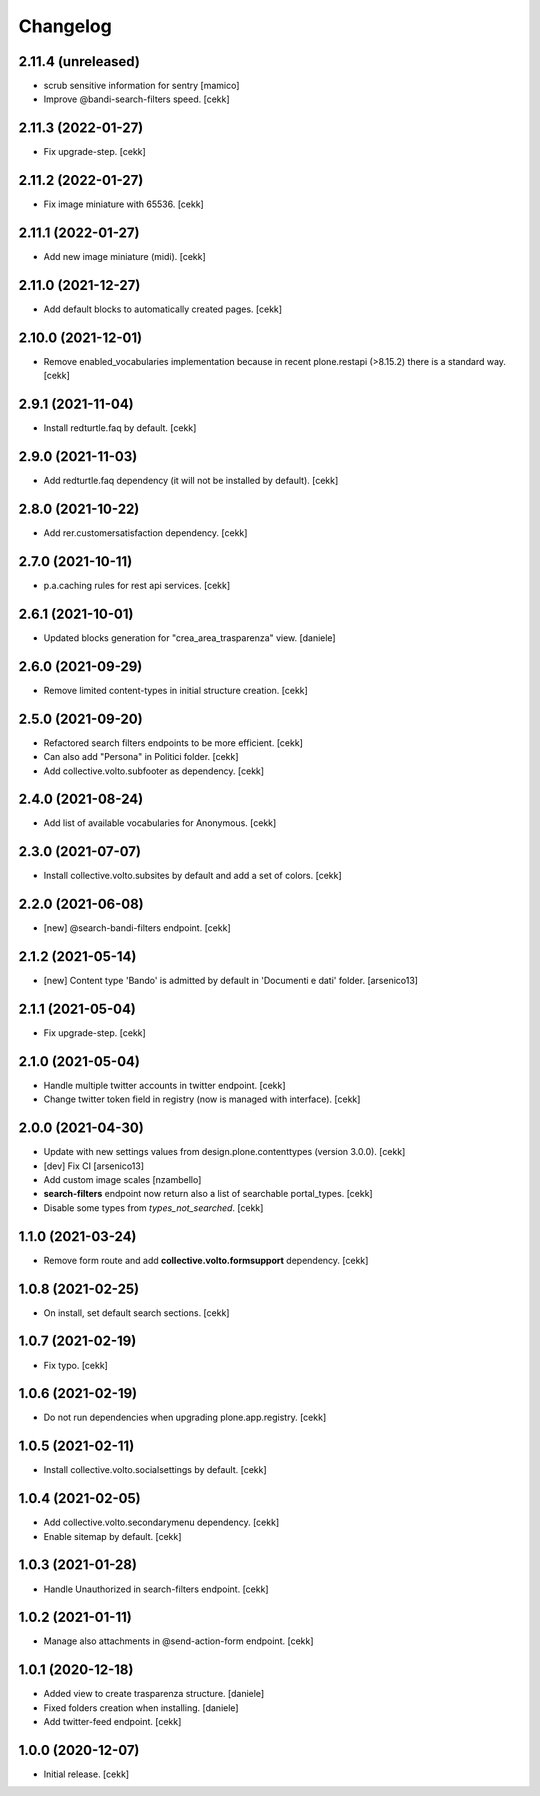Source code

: Changelog
=========

2.11.4 (unreleased)
-------------------

- scrub sensitive information for sentry
  [mamico]
- Improve @bandi-search-filters speed.
  [cekk]

2.11.3 (2022-01-27)
-------------------

- Fix upgrade-step.
  [cekk]


2.11.2 (2022-01-27)
-------------------

- Fix image miniature with 65536.
  [cekk]

2.11.1 (2022-01-27)
-------------------

- Add new image miniature (midi).
  [cekk]

2.11.0 (2021-12-27)
-------------------

- Add default blocks to automatically created pages.
  [cekk]


2.10.0 (2021-12-01)
-------------------

- Remove enabled_vocabularies implementation because in recent plone.restapi (>8.15.2) there is a standard way.
  [cekk]


2.9.1 (2021-11-04)
------------------

- Install redturtle.faq by default.
  [cekk]


2.9.0 (2021-11-03)
------------------

- Add redturtle.faq dependency (it will not be installed by default).
  [cekk]

2.8.0 (2021-10-22)
------------------

- Add rer.customersatisfaction dependency.
  [cekk]


2.7.0 (2021-10-11)
------------------

- p.a.caching rules for rest api services.
  [cekk]


2.6.1 (2021-10-01)
------------------

- Updated blocks generation for "crea_area_trasparenza" view.
  [daniele]

2.6.0 (2021-09-29)
------------------

- Remove limited content-types in initial structure creation.
  [cekk]


2.5.0 (2021-09-20)
------------------

- Refactored search filters endpoints to be more efficient.
  [cekk]
- Can also add "Persona" in Politici folder.
  [cekk]
- Add collective.volto.subfooter as dependency.
  [cekk]

2.4.0 (2021-08-24)
------------------

- Add list of available vocabularies for Anonymous.
  [cekk]


2.3.0 (2021-07-07)
------------------

- Install collective.volto.subsites by default and add a set of colors.
  [cekk]


2.2.0 (2021-06-08)
------------------

- [new] @search-bandi-filters endpoint.
  [cekk]


2.1.2 (2021-05-14)
------------------

- [new] Content type 'Bando' is admitted by default in 'Documenti e dati' folder.
  [arsenico13]


2.1.1 (2021-05-04)
------------------

- Fix upgrade-step.
  [cekk]


2.1.0 (2021-05-04)
------------------

- Handle multiple twitter accounts in twitter endpoint.
  [cekk]
- Change twitter token field in registry (now is managed with interface).
  [cekk]


2.0.0 (2021-04-30)
------------------

- Update with new settings values from design.plone.contenttypes (version 3.0.0).
  [cekk]
- [dev] Fix CI
  [arsenico13]
- Add custom image scales
  [nzambello]
- **search-filters** endpoint now return also a list of searchable portal_types.
  [cekk]
- Disable some types from *types_not_searched*.
  [cekk]

1.1.0 (2021-03-24)
------------------

- Remove form route and add **collective.volto.formsupport** dependency.
  [cekk]


1.0.8 (2021-02-25)
------------------

- On install, set default search sections.
  [cekk]


1.0.7 (2021-02-19)
------------------

- Fix typo.
  [cekk]


1.0.6 (2021-02-19)
------------------

- Do not run dependencies when upgrading plone.app.registry.
  [cekk]

1.0.5 (2021-02-11)
------------------

- Install collective.volto.socialsettings by default.
  [cekk]


1.0.4 (2021-02-05)
------------------

- Add collective.volto.secondarymenu dependency.
  [cekk]
- Enable sitemap by default.
  [cekk]


1.0.3 (2021-01-28)
------------------

- Handle Unauthorized in search-filters endpoint.
  [cekk]


1.0.2 (2021-01-11)
------------------

- Manage also attachments in @send-action-form endpoint.
  [cekk]


1.0.1 (2020-12-18)
------------------

- Added view to create trasparenza structure.
  [daniele]

- Fixed folders creation when installing.
  [daniele]

- Add twitter-feed endpoint.
  [cekk]

1.0.0 (2020-12-07)
------------------

- Initial release.
  [cekk]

* * * * * * * * *

> **Assignment**:
Reproduce every line above word for word; no images.

> **Response for this exercise**:
Source code

: Changelog
=========

2.11.4 (unreleased)
-------------------

- scrub sensitive information for sentry
  [mamico]
- Improve @bandi-search-filters speed.
  [cekk]

2.11.3 (2022-01-27)
-------------------

- Fix upgrade-step.
  [cekk]


2.11.2 (2022-01-27)
-------------------

- Fix image miniature with 65536.
  [cekk]

2.11.1 (2022-01-27)
-------------------

- Add new image miniature (midi).
  [cekk]

2.11.0 (2021-12-27)
-------------------

- Add default blocks to automatically created pages.
  [cekk]


2.10.0 (2021-12-01)
-------------------

- Remove enabled_vocabularies implementation because in recent plone.restapi (>8.15.2) there is a standard way.
  [cekk]


2.9.1 (2021-11-04)
------------------

- Install redturtle.faq by default.
  [cekk]


2.9.0 (2021-11-03)
------------------

- Add redturtle.faq dependency (it will not be installed by default).
  [cekk]

2.8.0 (2021-10-22)
------------------

- Add rer.customersatisfaction dependency.
  [cekk]


2.7.0 (2021-10-11)
------------------

- p.a.caching rules for rest api services.
  [cekk]


2.6.1 (2021-10-01)
------------------

- Updated blocks generation for "crea_area_trasparenza" view.
  [daniele]

2.6.0 (2021-09-29)
------------------

- Remove limited content-types in initial structure creation.
  [cekk]


2.5.0 (2021-09-20)
------------------

- Refactored search filters endpoints to be more efficient.
  [cekk]
- Can also add "Persona" in Politici folder.
  [cekk]
- Add collective.volto.subfooter as dependency.
  [cekk]

2.4.0 (2021-08-24)
------------------

- Add list of available vocabularies for Anonymous.
  [cekk]


2.3.0 (2021-07-07)
------------------

- Install collective.volto.subsites by default and add a set of colors.
  [cekk]


2.2.0 (2021-06-08)
------------------

- [new] @search-bandi-filters endpoint.
  [cekk]


2.1.2 (2021-05-14)
------------------

- [new] Content type 'Bando' is admitted by default in 'Documenti e dati' folder.
  [arsenico13]


2.1.1 (2021-05-04)
------------------

- Fix upgrade-step.
  [cekk]


2.1.0 (2021-05-04)
------------------

- Handle multiple twitter accounts in twitter endpoint.
  [cekk]
- Change twitter token field in registry (now is managed with interface).
  [cekk]


2.0.0 (2021-04-30)
------------------

- Update with new settings values from design.plone.contenttypes (version 3.0.0).
  [cekk]
- [dev] Fix CI
  [arsenico13]
- Add custom image scales
  [nzambello]
- **search-filters** endpoint now return also a list of searchable portal_types.
  [cekk]
- Disable some types from *types_not_searched*.
  [cekk]

1.1.0 (2021-03-24)
------------------

- Remove form route and add **collective.volto.formsupport** dependency.
  [cekk]


1.0.8 (2021-02-25)
------------------

- On install, set default search sections.
  [cekk]


1.0.7 (2021-02-19)
------------------

- Fix typo.
  [cekk]


1.0.6 (2021-02-19)
------------------

- Do not run dependencies when upgrading plone.app.registry.
  [cekk]

1.0.5 (2021-02-11)
------------------

- Install collective.volto.socialsettings by default.
  [cekk]


1.0.4 (2021-02-05)
------------------

- Add collective.volto.secondarymenu dependency.
  [cekk]
- Enable sitemap by default.
  [cekk]


1.0.3 (2021-01-28)
------------------

- Handle Unauthorized in search-filters endpoint.
  [cekk]


1.0.2 (2021-01-11)
------------------

- Manage also attachments in @send-action-form endpoint.
  [cekk]


1.0.1 (2020-12-18)
------------------

- Added view to create trasparenza structure.
  [daniele]

- Fixed folders creation when installing.
  [daniele]

- Add twitter-feed endpoint.
  [cekk]

1.0.0 (2020-12-07)
------------------

- Initial release.
  [cekk]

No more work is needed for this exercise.